One important tuning parameter is **n_estimators**, which represents the number of trees that should be grown. This should be a large enough value that the error seems to have "stabilized."

In [None]:
# List of values to try for n_estimators:
estimator_range = list(range(10, 310, 10))

# List to store the average RMSE for each value of n_estimators:
RMSE_scores = []

# Use five-fold cross-validation with each value of n_estimators (Warning: Slow!).
for estimator in estimator_range:
    rfreg = RandomForestRegressor(n_estimators=estimator, random_state=1)
    MSE_scores = cross_val_score(rf_reg, X, y, cv=5, scoring='neg_mean_squared_error')
    RMSE_scores.append(np.mean(np.sqrt(-MSE_scores)))

In [None]:
# Plot RMSE (y-axis) versus n_estimators (x-axis).

plt.plot(estimator_range, RMSE_scores);

plt.xlabel('n_estimators');
plt.ylabel('RMSE (lower is better)');

In [None]:
# Show the best RMSE and the corresponding n_estimators.
sorted(zip(RMSE_scores, estimator_range))[0]

** In theory, the RMSE will continue to decrease and eventually level out.  Adding more estimators will neither (noticably)increase or decrease the RMSE (or other loss metric). However, introduction of noise can lead to random spikes as the n_estimators changes. This example is particularly interesting as after about 230 estimators the RMSE seems to steadily rise as more estimators are added.**

### Tuning max_features

The other important tuning parameter is **max_features**, which represents the number of features that should be considered at each split.

In [None]:
# List of values to try for max_features:
feature_range = list(range(1, len(feature_cols)+1))

# List to store the average RMSE for each value of max_features:
RMSE_scores = []

# Use 10-fold cross-validation with each value of max_features (Warning: Super slow!).
for feature in feature_range:
    rf_reg = RandomForestRegressor(n_estimators=10, max_features=feature, random_state=1)
    MSE_scores = cross_val_score(rfreg, X, y, cv=10, scoring='neg_mean_squared_error')
    RMSE_scores.append(np.mean(np.sqrt(-MSE_scores)))

In [None]:
# Plot max_features (x-axis) versus RMSE (y-axis).

plt.plot(feature_range, RMSE_scores);

plt.xlabel('max_features');
plt.ylabel('RMSE (lower is better)');

In [None]:
# Show the best RMSE and the corresponding max_features.
sorted(zip(RMSE_scores, feature_range))[0]

<a id="summary"></a>
## Summary

**Which model is best?** The best classifier for a particular task is task-dependent. In many business cases, interpretability is more important than accuracy. So, decision trees may be preferred.
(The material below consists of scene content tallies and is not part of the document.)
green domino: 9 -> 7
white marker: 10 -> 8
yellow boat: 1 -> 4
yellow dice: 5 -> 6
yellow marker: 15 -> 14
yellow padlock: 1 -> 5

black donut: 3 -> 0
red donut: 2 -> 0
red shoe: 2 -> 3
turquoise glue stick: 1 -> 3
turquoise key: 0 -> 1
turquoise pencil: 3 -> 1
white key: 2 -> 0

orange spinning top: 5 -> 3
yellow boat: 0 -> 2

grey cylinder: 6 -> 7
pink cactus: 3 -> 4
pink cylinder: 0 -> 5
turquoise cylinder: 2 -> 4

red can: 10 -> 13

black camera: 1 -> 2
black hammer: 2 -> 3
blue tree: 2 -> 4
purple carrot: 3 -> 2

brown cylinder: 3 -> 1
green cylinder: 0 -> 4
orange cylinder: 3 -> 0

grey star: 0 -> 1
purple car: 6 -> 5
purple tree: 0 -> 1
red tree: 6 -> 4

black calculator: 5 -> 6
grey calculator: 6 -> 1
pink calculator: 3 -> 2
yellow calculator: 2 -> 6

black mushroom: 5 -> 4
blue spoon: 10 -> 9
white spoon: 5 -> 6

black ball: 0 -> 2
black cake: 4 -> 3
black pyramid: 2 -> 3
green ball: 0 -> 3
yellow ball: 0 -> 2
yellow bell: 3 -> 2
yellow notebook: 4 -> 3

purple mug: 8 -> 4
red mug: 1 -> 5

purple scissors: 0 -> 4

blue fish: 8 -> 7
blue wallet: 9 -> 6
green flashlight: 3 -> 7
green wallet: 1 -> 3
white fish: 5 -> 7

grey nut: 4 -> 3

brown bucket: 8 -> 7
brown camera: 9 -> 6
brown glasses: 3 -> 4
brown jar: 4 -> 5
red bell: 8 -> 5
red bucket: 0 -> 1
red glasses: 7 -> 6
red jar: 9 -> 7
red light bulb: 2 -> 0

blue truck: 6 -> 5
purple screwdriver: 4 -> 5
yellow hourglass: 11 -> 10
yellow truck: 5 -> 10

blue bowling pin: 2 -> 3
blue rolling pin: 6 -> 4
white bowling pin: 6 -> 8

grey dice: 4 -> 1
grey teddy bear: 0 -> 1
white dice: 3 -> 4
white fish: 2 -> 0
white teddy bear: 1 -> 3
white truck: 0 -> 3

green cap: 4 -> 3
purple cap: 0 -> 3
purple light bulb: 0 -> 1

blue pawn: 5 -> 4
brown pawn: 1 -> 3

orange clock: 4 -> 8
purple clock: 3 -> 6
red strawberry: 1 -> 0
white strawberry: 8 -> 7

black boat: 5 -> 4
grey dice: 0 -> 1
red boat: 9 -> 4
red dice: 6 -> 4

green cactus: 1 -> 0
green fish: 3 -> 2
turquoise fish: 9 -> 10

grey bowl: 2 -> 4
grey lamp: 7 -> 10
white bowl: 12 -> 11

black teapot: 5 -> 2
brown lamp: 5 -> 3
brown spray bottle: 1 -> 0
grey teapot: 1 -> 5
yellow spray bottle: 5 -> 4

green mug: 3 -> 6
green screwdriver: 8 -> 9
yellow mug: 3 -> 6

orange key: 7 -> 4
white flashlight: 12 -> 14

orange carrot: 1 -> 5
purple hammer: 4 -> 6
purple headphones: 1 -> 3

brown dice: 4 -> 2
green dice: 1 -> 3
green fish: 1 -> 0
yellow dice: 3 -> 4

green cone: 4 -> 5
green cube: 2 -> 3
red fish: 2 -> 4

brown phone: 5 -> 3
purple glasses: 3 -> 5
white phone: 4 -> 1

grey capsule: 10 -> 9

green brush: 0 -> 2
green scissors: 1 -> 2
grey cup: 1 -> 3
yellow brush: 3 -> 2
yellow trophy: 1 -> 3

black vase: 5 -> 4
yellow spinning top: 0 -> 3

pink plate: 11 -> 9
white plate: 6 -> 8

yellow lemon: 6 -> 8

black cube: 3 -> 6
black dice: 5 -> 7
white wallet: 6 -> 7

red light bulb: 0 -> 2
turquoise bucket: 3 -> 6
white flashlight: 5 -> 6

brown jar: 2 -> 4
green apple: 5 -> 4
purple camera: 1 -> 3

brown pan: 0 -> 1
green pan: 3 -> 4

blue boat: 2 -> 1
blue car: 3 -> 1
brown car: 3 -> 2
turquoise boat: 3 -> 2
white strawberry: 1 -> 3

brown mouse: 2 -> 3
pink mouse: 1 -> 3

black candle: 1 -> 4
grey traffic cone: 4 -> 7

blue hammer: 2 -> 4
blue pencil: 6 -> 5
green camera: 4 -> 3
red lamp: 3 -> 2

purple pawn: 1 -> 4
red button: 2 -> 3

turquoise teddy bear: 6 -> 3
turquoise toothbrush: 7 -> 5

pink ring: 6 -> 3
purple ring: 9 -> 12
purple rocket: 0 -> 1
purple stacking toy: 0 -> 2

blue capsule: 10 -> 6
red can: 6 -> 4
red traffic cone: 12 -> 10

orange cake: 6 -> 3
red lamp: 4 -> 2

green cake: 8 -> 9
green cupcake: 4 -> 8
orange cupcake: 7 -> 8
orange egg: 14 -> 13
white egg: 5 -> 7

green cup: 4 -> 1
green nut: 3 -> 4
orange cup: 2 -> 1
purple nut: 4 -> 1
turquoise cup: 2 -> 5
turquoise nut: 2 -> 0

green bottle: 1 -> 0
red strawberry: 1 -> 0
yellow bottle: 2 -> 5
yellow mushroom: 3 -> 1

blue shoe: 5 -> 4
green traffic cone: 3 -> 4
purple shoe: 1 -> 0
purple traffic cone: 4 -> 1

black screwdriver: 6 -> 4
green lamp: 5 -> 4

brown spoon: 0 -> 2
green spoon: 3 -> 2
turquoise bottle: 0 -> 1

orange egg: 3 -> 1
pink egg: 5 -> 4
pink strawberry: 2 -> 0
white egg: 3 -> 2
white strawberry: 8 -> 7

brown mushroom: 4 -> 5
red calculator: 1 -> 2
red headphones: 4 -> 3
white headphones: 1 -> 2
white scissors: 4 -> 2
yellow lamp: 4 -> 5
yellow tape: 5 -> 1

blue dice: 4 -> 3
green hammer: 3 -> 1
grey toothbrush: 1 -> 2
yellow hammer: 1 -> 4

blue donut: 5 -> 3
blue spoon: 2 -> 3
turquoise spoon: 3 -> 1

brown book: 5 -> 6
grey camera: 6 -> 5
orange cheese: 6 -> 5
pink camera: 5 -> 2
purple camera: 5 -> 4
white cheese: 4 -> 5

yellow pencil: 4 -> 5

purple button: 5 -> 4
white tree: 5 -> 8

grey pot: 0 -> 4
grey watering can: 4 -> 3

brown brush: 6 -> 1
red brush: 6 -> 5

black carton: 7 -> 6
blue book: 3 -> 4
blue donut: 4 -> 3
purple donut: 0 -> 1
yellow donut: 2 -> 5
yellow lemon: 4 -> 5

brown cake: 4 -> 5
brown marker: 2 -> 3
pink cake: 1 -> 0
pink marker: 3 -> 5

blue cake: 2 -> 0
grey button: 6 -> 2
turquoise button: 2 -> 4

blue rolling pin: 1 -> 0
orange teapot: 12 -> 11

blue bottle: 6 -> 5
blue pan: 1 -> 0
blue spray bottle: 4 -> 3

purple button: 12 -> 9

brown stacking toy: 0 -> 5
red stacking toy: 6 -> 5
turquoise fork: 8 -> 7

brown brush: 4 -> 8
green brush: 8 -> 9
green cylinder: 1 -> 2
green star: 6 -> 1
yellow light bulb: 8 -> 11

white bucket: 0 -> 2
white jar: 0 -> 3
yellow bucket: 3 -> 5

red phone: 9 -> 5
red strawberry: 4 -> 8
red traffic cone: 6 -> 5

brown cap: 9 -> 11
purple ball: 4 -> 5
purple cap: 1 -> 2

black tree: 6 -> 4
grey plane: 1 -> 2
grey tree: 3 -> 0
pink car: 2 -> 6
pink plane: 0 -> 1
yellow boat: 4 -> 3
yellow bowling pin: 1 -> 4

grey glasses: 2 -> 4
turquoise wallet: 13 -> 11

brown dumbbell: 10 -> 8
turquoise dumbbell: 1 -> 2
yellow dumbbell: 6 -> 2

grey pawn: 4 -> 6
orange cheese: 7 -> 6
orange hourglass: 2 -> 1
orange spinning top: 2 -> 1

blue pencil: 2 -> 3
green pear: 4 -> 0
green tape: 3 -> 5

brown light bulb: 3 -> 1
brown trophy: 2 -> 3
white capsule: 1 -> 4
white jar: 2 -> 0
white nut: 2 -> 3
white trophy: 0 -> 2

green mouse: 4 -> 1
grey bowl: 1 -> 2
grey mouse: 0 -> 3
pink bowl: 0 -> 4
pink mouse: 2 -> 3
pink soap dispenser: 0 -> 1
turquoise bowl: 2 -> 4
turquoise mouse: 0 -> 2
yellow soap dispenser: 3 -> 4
In other cases, accuracy on unseen data might be paramount, in which case random forests would likely be better (since they typically overfit less). 

Remember that every model is a tradeoff between bias and variance. Ensemble models attempt to reduce overfitting by reducing variance but increasing bias (as compared to decision trees). By making the model more stable, we necessarily make it fit the training data less accurately. In some cases this is desired (particularly if we start with lots of overfitting), but for more simply structured data a simple decision tree might be best.

---

**In this lesson:**

- We looked at ensemble models.

- We saw how decision trees could be extended using two ensemble techniques -- bagging and random forests.

- We looked at methods of evaluating feature importance and tuning parameters.